Dissident plot ‘to blow up ferry on Brexit Day’ foiled
Bomb could have been ‘catastrophic’
‘They do not care for people of the North’
In the latest disturbing sign of the increased capabilities of groups opposed to the peace process, officers in the North searched 400 vehicles before discovering the bomb this week.
Yesterday, politicians in the North condemned the murderous plot which they said could have caused massive loss of life. The Police Service of Northern Ireland received a report that an explosive device had been left on a lorry bound for a ferry to Scotland in Belfast docks last Friday, the day the UK left the EU.
An intensive search was carried out, but nothing was found, and the ferry sailed as planned.
But on Monday, officers received a further report that a device was attached to a lorry belonging to a haulage company.
After a two-day operation, which involved the search of 400 vehicles, an explosive device was found attached to a heavy goods vehicle in the Silverwood Industrial Estate in Lurgan, Co.
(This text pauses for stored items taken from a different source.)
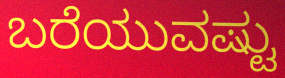
ಬರೆಯುವಷ್ಟು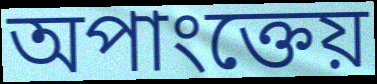
অপাংক্তেয়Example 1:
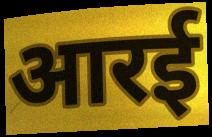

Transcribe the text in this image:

आरई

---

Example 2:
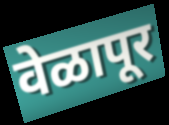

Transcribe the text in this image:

वेळापूर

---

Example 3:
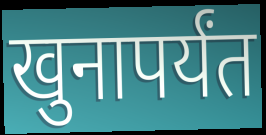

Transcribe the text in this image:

खुनापर्यंत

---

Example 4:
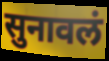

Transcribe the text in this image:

सुनावलं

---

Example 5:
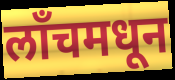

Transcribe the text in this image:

लॉंचमधून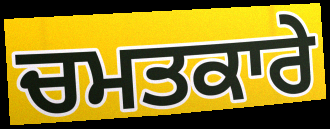
ਚਮਤਕਾਰੇ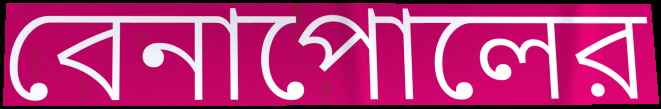
বেনাপোলেরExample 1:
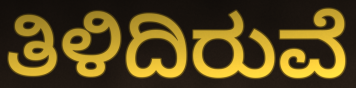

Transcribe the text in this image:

ತಿಳಿದಿರುವೆ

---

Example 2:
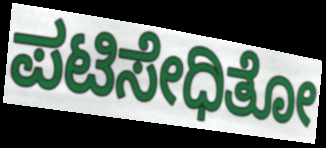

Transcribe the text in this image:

ಪಟಿಸೇಧಿತೋ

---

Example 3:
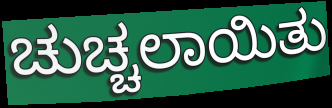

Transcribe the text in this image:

ಚುಚ್ಚಲಾಯಿತು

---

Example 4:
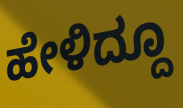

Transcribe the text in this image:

ಹೇಳಿದ್ದೂ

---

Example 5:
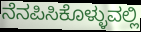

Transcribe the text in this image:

ನೆನಪಿಸಿಕೊಳ್ಳುವಲ್ಲಿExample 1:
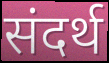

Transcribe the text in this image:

संदर्थ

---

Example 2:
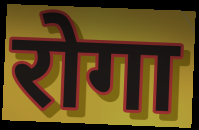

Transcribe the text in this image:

रोगा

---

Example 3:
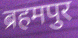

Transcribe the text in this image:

ब्रहमपुर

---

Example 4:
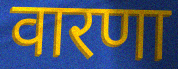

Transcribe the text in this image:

वारणा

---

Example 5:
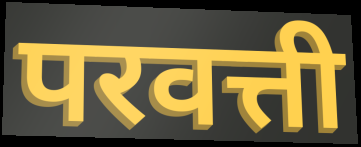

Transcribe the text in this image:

परवत्तीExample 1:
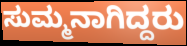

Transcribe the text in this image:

ಸುಮ್ಮನಾಗಿದ್ದರು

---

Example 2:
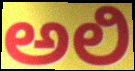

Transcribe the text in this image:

ಅಲಿ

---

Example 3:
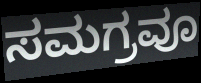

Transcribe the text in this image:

ಸಮಗ್ರವೂ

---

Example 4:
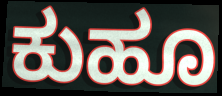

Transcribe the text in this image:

ಕುಹೂ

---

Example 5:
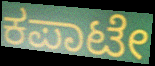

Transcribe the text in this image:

ಕಪಾಟೇ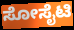
ಸೋಸೈಟಿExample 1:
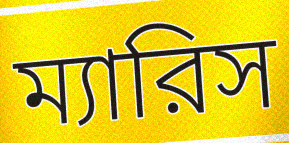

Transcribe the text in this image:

ম্যারিস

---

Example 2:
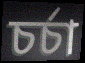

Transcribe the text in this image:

চর্চা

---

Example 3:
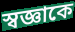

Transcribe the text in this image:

স্বজ্ঞাকে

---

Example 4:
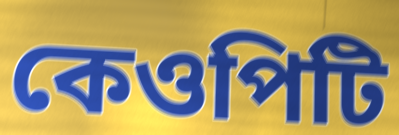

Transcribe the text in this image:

কেওপিটি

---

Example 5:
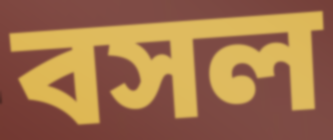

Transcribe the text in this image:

বসল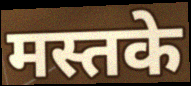
मस्तके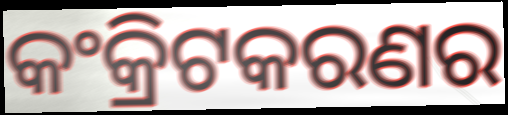
କଂକ୍ରିଟକରଣର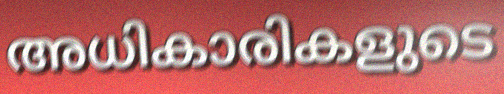
അധികാരികളുടെ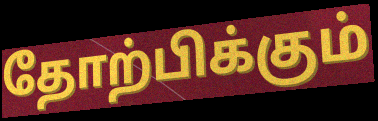
தோற்பிக்கும்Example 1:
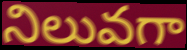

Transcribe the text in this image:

నిలువగా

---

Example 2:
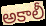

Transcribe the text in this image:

అకాలీ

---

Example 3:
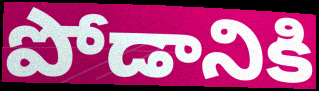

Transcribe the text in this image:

పోడానికి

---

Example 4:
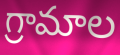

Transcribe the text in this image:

గ్రామాల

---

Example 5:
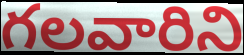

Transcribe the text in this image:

గలవారినిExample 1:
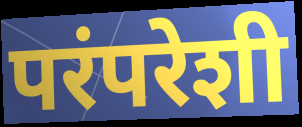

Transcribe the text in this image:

परंपरेशी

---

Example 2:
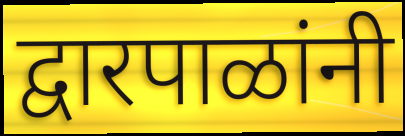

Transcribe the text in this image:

द्वारपाळांनी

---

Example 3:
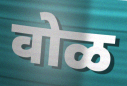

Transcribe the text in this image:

वोळ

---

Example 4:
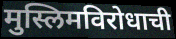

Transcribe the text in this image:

मुस्लिमविरोधाची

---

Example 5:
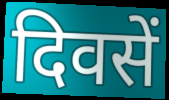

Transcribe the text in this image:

दिवसेंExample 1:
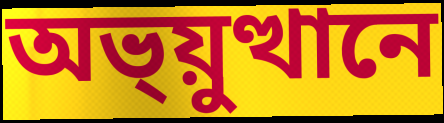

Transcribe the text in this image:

অভ্য়ুত্থানে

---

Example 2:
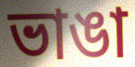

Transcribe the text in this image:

ভাঙা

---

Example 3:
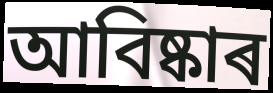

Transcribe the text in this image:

আবিষ্কাৰ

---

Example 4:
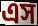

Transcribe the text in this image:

এস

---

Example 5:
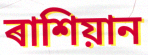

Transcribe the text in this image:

ৰাশিয়ানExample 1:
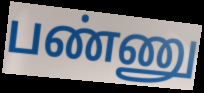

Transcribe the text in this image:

பண்ணு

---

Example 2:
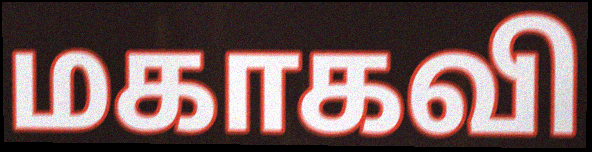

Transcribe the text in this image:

மகாகவி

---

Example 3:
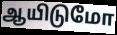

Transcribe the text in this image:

ஆயிடுமோ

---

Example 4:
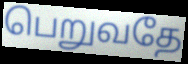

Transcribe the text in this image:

பெறுவதே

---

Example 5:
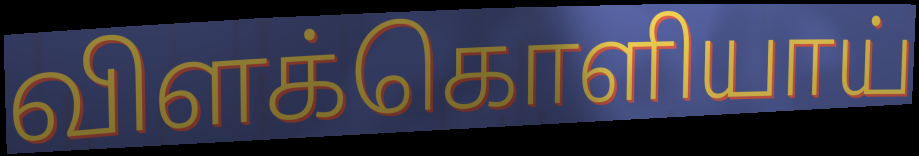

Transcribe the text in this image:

விளக்கொளியாய்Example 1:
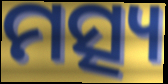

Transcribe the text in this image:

ମତ୍ସ୍ୟ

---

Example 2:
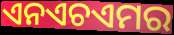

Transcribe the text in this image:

ଏନଏଚଏମର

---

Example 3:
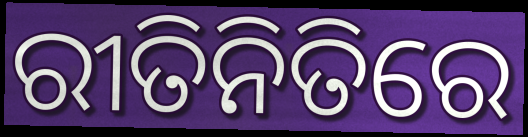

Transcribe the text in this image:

ରୀତିନିତିରେ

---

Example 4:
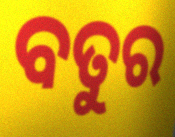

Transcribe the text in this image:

ବତୁର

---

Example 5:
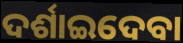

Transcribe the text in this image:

ଦର୍ଶାଇଦେବା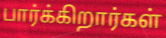
பார்க்கிறார்கள்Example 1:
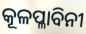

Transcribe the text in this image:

କୂଳପ୍ଳାବିନୀ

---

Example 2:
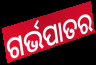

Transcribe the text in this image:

ଗର୍ଭପାତର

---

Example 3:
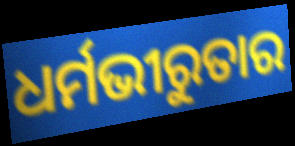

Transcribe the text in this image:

Armagh.
It was made safe by British Army bomb disposal officers.
It is understood that the bomb was discovered on the trailer unit of a lorry owned by a company that specialises in transporting frozen goods across Europe.
Detective Superintendent Sean Wright, from the PSNI’s Terrorism Investigation Unit, said dissident republicans had ‘deliberately and recklessly attached an explosive device to a heavy goods vehicle in the full knowledge and expectation that it would put the driver of that vehicle, road users and the wider public at serious risk of injury and possible death’.
He said if the bomb had exploded while being driven to Belfast or at the docks, ‘the risks posed do not bear thinking about’.
Police revealed last night that the bomb may have been put in the wrong trailer by the terrorists.
As a result, it was left in the yard rather than crossing the Irish Sea, where police said it was intended to explode ‘at around the time the UK left the EU’.
They believe the botched attempt is the work of the Continuity IRA.
Ulster Unionist Party policing spokesman Doug Beattie called for robust action to be taken against those responsible.
‘This was no minor device; this was a very deliberate attempt to cause an explosion on a ferry, and, given the inherent instability of these devices, it could easily have detonated in the lorry’s yard, on the M1, in the middle of Belfast or on a ferry itself in the middle of the Irish Sea,’ he said.
‘It is clear that violent republicans do not care for the people of Northern Ireland, regardless of what community they come from.
‘They are sadistic, career terrorists who need to be locked up for a very long time.’
Sinn Féin’s policing spokesman, Gerry Kelly, said there could have been ‘catastrophic loss of life’ if the device had detonated on board a ferry.
‘If it had exploded, you are talking about catastrophic loss of life, and whoever planted this bomb needs to know that,’ he said.
‘There is no purpose and they need to desist and go off the stage and move away from any such actions.’
Police have appealed for anyone who saw anything suspicious on the estate between 4pm and 10pm last Friday to come forward.
There have been a number of dissident attacks in recent months.
A group calling itself the New IRA is suspected of involvement in the shooting of 29-year-old journalist Lyra McKee while she was observing rioting in Derry last April.
The same organisation – which formed after a merger of smaller splinter groups – took responsibility for five crude letter bombs sent to addresses including London’s Heathrow Airport and Waterloo Station the previous month.
And the rival Continuity IRA was blamed after a bomb exploded in Co. Fermanagh on August 19 last in what police said was an attempt to lure officers to their deaths.